Traverser les frontières

Espace et structure, cinéma et architecture

Espace et structure, cinéma et architecture

Espace et structure, cinéma et architecture

Ni l’architecture ni le cinéma ne sont des arts intimes. À la différence du peintre devant sa toile, il s’agit de création collective qui impose de mobiliser un grand nombre de collaborations. Et dans ces deux médiums il s’agit de traduire des textes en formes. L’architecte reçoit un programme qui précise les fonctions, le site, le budget, les matériaux etc., mais ce ne sont que des textes qu’il doit transformer en élaborant une forme spatiale en trois dimensions. Un cinéaste travaille avec un scénario, et là aussi ce ne sont au départ que des mots.
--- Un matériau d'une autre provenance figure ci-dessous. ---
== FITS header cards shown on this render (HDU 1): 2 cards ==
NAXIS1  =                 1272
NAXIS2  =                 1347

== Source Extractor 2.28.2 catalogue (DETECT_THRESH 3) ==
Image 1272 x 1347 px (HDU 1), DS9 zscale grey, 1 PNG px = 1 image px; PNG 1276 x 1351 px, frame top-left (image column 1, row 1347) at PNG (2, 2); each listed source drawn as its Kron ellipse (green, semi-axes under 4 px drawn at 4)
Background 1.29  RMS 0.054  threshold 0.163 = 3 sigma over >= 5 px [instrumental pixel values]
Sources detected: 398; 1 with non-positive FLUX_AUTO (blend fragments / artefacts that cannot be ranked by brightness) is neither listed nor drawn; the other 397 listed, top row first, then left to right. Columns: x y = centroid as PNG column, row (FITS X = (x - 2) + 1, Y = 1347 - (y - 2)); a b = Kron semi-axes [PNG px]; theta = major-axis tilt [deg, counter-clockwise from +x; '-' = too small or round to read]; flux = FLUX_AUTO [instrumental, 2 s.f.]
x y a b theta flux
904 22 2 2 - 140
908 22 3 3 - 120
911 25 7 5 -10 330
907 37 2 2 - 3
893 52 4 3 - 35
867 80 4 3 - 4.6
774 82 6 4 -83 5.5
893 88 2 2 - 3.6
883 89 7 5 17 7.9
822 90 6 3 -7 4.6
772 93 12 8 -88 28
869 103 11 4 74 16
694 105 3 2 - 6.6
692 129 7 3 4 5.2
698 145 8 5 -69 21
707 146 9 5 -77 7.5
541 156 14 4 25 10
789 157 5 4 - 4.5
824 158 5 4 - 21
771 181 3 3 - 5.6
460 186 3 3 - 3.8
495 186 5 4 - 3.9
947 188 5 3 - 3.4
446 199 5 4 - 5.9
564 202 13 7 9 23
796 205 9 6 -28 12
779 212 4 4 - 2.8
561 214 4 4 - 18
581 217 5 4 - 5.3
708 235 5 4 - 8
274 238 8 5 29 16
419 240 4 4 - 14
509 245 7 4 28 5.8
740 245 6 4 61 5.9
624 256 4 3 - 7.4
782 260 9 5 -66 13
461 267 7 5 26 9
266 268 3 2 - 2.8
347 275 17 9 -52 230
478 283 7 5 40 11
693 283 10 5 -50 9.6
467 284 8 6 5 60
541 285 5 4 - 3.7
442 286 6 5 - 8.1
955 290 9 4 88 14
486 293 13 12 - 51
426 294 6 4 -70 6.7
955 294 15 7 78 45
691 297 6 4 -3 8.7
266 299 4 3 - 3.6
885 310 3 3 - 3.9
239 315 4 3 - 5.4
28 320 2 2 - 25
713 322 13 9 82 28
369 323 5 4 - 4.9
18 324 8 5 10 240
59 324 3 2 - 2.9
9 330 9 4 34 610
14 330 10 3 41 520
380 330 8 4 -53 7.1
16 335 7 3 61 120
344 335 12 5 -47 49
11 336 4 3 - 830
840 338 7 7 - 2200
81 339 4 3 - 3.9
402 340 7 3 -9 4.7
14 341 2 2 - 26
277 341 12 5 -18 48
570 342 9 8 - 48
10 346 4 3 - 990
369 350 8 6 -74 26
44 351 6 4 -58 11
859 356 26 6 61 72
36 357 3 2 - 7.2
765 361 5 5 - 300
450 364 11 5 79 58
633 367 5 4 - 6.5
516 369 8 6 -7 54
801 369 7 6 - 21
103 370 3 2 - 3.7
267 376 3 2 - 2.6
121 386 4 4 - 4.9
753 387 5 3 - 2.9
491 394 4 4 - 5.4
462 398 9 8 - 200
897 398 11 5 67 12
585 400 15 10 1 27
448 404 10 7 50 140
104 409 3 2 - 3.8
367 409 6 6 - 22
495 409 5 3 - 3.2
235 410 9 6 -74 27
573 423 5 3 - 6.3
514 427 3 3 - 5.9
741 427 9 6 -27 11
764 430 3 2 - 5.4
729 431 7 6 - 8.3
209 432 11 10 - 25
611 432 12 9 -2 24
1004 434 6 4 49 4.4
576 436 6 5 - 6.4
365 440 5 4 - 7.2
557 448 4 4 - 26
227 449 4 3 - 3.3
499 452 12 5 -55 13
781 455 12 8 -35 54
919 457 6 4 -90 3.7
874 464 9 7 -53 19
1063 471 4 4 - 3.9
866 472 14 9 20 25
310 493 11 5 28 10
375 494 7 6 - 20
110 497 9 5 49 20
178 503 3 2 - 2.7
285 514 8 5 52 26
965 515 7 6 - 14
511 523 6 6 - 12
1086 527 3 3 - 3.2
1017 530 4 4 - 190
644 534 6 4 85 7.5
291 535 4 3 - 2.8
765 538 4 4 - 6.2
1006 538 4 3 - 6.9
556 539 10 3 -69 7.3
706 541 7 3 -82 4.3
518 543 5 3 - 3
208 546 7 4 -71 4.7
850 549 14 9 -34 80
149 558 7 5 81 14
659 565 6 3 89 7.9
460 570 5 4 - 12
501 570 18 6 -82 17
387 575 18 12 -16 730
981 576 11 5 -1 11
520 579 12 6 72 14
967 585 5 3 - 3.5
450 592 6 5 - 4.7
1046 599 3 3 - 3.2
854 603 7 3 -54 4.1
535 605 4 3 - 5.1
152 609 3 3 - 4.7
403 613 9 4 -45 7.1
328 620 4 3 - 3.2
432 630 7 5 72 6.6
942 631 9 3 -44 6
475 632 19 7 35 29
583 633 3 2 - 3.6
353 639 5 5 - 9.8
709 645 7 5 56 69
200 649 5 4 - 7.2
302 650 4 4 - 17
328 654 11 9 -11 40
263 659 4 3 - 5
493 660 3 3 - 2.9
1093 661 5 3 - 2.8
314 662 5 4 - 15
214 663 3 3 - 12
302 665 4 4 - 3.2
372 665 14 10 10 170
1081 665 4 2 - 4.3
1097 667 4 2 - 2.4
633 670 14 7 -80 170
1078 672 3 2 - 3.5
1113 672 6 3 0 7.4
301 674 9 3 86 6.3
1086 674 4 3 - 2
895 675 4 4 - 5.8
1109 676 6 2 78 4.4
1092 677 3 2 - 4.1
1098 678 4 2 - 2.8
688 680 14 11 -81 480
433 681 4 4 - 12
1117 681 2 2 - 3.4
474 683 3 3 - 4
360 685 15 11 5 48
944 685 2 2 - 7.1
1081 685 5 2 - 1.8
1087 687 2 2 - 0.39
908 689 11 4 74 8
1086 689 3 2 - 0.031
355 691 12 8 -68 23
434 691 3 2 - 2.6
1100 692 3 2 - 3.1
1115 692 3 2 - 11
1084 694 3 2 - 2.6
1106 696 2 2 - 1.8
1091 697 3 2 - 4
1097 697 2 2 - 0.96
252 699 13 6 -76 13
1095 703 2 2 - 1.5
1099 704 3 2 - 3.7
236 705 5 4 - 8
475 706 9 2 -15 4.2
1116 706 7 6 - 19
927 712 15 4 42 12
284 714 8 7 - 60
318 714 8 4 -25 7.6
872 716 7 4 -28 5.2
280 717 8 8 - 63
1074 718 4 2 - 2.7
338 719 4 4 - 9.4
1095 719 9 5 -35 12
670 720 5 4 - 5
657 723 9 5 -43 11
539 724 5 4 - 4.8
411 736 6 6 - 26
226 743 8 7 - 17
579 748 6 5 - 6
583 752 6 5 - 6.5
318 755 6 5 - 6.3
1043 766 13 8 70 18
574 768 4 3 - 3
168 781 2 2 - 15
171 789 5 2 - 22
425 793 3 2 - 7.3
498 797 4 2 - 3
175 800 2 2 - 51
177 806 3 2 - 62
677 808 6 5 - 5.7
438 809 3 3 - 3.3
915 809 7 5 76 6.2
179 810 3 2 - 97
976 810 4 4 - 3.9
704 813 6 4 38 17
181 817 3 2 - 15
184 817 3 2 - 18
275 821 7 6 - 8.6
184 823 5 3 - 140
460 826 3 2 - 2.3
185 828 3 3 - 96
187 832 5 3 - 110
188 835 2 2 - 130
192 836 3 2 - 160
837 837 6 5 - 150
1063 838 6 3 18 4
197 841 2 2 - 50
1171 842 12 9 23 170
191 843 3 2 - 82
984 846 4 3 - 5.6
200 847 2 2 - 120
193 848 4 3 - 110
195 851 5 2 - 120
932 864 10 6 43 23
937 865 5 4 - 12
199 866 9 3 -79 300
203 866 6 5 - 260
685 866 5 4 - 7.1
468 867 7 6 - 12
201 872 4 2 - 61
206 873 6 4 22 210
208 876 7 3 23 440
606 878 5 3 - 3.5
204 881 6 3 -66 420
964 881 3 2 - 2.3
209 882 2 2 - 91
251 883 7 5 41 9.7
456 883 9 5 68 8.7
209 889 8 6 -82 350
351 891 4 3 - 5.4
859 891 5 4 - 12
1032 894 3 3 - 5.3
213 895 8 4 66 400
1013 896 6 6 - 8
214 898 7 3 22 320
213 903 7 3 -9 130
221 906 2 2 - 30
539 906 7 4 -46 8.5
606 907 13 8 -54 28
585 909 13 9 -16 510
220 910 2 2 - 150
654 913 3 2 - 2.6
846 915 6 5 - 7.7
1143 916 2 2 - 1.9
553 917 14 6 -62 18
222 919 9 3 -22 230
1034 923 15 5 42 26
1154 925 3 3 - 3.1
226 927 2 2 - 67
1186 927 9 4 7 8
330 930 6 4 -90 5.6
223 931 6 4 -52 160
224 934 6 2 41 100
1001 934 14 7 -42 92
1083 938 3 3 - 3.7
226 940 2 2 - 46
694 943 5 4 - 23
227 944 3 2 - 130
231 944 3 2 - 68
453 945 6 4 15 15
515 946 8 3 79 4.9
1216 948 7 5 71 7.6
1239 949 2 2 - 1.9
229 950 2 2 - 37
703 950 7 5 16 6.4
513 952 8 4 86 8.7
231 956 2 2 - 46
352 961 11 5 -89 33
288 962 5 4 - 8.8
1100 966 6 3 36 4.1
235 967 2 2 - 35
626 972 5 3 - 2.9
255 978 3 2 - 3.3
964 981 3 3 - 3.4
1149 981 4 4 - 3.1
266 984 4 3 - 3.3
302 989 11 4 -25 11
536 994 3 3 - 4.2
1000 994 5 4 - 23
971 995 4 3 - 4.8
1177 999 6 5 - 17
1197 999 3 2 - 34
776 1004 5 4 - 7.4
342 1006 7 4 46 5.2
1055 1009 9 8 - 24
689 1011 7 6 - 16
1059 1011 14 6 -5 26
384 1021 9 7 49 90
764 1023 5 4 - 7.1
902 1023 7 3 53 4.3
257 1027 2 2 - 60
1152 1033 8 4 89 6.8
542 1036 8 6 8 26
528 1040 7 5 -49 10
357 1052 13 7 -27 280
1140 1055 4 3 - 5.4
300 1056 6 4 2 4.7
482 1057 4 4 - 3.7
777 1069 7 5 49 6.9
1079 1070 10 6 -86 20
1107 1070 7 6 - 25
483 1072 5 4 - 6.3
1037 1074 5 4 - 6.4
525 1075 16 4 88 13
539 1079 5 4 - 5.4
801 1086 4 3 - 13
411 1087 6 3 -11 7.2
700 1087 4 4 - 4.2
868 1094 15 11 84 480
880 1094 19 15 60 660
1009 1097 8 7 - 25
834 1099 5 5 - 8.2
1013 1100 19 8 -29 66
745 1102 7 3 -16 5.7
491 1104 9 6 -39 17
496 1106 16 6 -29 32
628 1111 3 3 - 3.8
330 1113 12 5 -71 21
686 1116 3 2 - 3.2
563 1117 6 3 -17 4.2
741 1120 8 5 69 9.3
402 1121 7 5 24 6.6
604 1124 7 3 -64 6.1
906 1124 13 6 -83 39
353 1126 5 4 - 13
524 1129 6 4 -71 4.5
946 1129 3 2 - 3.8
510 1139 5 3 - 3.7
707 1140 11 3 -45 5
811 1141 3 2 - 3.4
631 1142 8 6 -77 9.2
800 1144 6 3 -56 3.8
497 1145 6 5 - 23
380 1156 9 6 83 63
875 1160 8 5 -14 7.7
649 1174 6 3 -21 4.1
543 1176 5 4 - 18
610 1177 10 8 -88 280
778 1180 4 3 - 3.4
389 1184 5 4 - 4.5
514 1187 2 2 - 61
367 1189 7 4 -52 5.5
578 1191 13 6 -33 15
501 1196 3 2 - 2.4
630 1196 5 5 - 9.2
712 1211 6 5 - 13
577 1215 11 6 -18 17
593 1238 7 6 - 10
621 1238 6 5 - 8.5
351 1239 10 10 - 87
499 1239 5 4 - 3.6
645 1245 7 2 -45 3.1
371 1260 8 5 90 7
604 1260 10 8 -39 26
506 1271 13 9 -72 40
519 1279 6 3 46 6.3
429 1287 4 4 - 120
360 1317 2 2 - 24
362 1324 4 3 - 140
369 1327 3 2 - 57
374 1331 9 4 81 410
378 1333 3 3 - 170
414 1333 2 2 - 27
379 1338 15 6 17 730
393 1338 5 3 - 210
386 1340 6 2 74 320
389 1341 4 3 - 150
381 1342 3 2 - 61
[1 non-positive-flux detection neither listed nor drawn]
Le processus créatif consiste à convertir ces mots en images, en une forme temporelle. Dans le type de cinéma que je défends, il est possible de mettre en œuvre un processus artisanal, capable de se transformer en permanence pour accueillir le hasard et les contingences, en maintenant ouvert le dialogue avec l’équipe et la possibilité de constamment réinterpréter les paramètres du projet.

Lullaby to my father
Amos Gitaï suit le parcours de Munio, son père, né en 1909 en Silésie (Pologne), fils du métayer d'un junker prussien. À l'âge de 18 ans, Munio part à Berlin et à Dessau pour étudier au Bauhaus, auprès de Walter Gropius, Vassilli Kandinsky et Paul Klee. En 1933, le Bauhaus est fermé par les nazis, qui accusent Munio de trahison envers le peuple allemand. Munio est emprisonné, puis expulsé à Bâle. Il part pour la Palestine. À son arrivée à Haïfa, il entame une carrière d'architecte et il adapte les principes européens modernistes du Moyen-Orient.
« Le film est un voyage à la recherche des rapports entre un père et son fils, architecture et cinéma, événements historiques et fragments de souvenirs intimes. Cela tient du puzzle, et plus encore du kaléidoscope, les voix se mêlent tout comme les visages de Jeanne Moreau, Hanna Schygulla, les photos abîmées, les souvenirs, les vestiges. La quête est toute personnelle, c'est ainsi que, précisément, elle devient universelle, associant relation à sa terre et à l'histoire de celle-ci (le parcours de la famille Gitaï est indissociable de la fondation de l'État d'Israël), enracinement et vagabondage, attirance et répulsion. » (Pascal Mérigeau, CinéObs, 17 janvier 2013)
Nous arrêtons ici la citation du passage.